Natasha Irrera. Dipartimento Clinico e Sperimentale di Medicina e Farmacologia, Università di Messina
Sulla rivista The Journal of Rheumatology, gli autori (1) hanno pubblicato uno studio che riporta alcuni casi di insorgenza di malattia infiammatoria cronica intestinale in pazienti affetti da artrite idiopatica giovanile trattati con etanercept.
L’Etanercept, un anti-TNF-alfa utilizzato nel trattamento dell’artrite idiopatica giovanile (juvenile idiopathic arthritis, JIA), ha mostrato effetti terapeutici nei pazienti non responsivi o intolleranti al metotrexato (2).
L’etanercept presenta un profilo di sicurezza accettabile nei pazienti pediatrici affetti da JIA. Gli effetti indesiderati più frequenti includono infezioni, reazioni locali e manifestazioni neuropsichiatriche.
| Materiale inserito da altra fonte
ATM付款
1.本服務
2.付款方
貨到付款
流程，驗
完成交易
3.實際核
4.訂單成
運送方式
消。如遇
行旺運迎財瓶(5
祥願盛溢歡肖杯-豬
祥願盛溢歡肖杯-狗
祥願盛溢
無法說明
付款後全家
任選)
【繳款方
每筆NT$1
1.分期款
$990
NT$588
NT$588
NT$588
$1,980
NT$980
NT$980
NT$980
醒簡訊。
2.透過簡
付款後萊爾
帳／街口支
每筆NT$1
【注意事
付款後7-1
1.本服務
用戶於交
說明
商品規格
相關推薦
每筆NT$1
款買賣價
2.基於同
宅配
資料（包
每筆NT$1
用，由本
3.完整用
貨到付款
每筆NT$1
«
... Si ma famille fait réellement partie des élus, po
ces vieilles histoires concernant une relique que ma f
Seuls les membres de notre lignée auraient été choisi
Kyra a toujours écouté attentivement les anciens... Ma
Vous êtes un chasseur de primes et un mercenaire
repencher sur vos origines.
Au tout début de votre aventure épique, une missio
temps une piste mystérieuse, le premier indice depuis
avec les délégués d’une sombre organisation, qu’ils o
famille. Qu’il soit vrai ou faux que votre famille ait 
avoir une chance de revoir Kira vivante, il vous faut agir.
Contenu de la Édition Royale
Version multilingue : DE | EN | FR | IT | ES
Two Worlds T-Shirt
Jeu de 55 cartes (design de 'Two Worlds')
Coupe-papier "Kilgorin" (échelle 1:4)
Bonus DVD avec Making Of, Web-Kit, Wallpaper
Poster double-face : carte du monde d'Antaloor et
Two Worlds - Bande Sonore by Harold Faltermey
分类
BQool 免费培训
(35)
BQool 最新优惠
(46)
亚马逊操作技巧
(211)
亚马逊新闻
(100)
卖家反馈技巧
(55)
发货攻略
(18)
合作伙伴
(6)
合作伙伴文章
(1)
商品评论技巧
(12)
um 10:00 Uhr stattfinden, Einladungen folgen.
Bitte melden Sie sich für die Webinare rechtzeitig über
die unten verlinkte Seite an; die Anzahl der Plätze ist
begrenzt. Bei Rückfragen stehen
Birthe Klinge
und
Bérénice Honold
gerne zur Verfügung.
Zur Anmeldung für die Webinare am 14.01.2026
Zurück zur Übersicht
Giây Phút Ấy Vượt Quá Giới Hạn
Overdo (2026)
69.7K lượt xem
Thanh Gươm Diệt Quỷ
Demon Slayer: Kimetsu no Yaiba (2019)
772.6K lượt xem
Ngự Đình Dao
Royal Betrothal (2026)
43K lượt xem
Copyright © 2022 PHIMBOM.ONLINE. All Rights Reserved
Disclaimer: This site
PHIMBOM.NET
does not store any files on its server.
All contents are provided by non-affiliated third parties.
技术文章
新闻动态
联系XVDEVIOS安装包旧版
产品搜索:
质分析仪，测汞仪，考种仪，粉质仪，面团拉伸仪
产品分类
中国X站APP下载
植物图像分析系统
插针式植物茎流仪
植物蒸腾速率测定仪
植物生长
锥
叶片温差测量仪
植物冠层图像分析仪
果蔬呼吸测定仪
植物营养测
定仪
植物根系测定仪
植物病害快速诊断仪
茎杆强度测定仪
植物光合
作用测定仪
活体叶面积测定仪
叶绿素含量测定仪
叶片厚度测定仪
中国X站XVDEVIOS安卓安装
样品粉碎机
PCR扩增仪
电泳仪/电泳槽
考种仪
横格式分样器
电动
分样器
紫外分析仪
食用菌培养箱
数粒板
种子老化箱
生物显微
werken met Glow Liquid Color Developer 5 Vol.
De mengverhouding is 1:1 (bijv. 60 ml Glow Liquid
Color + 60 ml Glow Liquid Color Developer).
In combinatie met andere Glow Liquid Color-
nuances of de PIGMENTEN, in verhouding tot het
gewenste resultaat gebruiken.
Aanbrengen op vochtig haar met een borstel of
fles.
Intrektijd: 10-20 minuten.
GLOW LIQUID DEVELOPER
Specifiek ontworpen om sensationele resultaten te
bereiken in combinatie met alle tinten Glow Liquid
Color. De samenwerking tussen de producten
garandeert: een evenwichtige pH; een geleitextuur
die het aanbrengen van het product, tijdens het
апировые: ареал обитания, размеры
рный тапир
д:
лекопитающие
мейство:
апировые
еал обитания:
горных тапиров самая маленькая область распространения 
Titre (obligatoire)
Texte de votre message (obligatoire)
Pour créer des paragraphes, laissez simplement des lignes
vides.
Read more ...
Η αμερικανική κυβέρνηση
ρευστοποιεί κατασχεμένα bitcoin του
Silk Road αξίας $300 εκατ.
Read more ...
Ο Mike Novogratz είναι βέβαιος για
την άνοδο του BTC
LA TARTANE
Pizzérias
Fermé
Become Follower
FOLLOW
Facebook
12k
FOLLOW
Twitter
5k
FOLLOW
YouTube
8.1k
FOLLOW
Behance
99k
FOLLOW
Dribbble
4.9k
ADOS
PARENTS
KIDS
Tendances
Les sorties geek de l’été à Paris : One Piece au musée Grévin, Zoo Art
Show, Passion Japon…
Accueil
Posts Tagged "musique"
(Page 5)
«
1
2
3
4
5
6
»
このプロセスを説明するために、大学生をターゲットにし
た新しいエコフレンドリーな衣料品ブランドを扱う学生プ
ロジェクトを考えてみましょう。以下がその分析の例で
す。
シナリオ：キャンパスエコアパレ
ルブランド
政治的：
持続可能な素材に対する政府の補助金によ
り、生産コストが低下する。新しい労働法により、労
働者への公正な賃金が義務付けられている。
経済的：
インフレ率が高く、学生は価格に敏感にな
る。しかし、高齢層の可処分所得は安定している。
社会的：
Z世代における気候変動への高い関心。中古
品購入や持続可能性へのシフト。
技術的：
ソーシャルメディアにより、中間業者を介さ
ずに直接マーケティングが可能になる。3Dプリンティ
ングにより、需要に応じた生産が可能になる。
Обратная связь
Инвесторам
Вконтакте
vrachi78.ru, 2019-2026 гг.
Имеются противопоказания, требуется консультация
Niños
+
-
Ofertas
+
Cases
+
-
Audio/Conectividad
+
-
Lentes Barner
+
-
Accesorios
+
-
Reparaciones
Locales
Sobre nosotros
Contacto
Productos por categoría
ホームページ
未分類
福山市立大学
Sono stati inoltre segnalati altri possibili effetti collaterali in seguito all’incrementato uso di etanercept, tra cui disordini linfoproliferativi (3), patologie autoimmuni ad esempio vasculite, lupus eritematoso sistemico, polmonite interstiziale (4) e sarcoidosi (5).
Nei pazienti affetti da artrite idiopatica giovanile (6-9) trattati con etanercept sono stati descritti 3 casi in Italia ed 8 in Francia di insorgenza di malattie infiammatorie intestinali (inflammatory bowel disease, IBD); lo stesso fenomeno è stato osservato anche in pazienti adulti affetti da artrite reumatoide (AR) e spondiloartrite (10,11).
In questo studio gli autori offrono una visione d’insieme dei casi di IBD in pazienti affetti da artrite idiopatica giovanile trattati con etanercept e riportati nei registri europei. Sono stati utilizzati i registri provenienti da Germania, Olanda, Italia, Finlandia e Danimarca dai quali sono stati selezionati 1651 pazienti tra il 1999 e il 2008. Nei pazienti affetti da JIA sottoposti a terapia con etanercept è stata stimata un’incidenza di IBD di 362/100.000 anni-paziente rispetto all’incidenza di 8,3/100.000 riportata da Sawczenko et al. (12).
Sono stati individuati 13 pazienti con diagnosi di insorgenza di IBD in seguito alla terapia con etanercept, di questi 9 hanno sviluppato la malattia di Crohn, 3 la colite ulcerosa ed 1 IBD non determinata. Tutti i pazienti hanno manifestato dolori addominali con diarrea cronica, ad eccezione di uno che ha sviluppato un eritema nodoso. Inoltre, in tutti i pazienti erano state escluse le cause infettive per l’insorgenza dei sintomi intestinali.
L’età media dei pazienti in cui si osservava la comparsa di tali patologie era di 12 anni. Tra l’inizio della terapia con etanercept e la comparsa dei sintomi intercorrevano in media dai 9 giorni ai 4,5 anni. In molti casi dopo la comparsa dei sintomi veniva interrotta la terapia con l’etanercept immediatamente o in seguito (fino a 7 mesi dopo l’insorgenza dei sintomi).
Non è stato però accertato se la IBD fosse regredita a seguito dell’interruzione della terapia con etanercept poiché nella maggioranza dei casi il paziente iniziava altre terapie (ad es. infliximab).
Questo studio dimostra che dopo l’esclusione delle cause infettive, il reumatologo pediatrico dovrebbe considerare la possibilità dell’insorgenza di IBD specialmente se il paziente è stato sottoposto ad una terapia con etanercept. Quindi, gli autori consigliano di interrompere la terapia quando si verificano disturbi gastrointestinali gravi ed eventualmente utilizzare infliximab o adalimumab come possibile strategia terapeutica.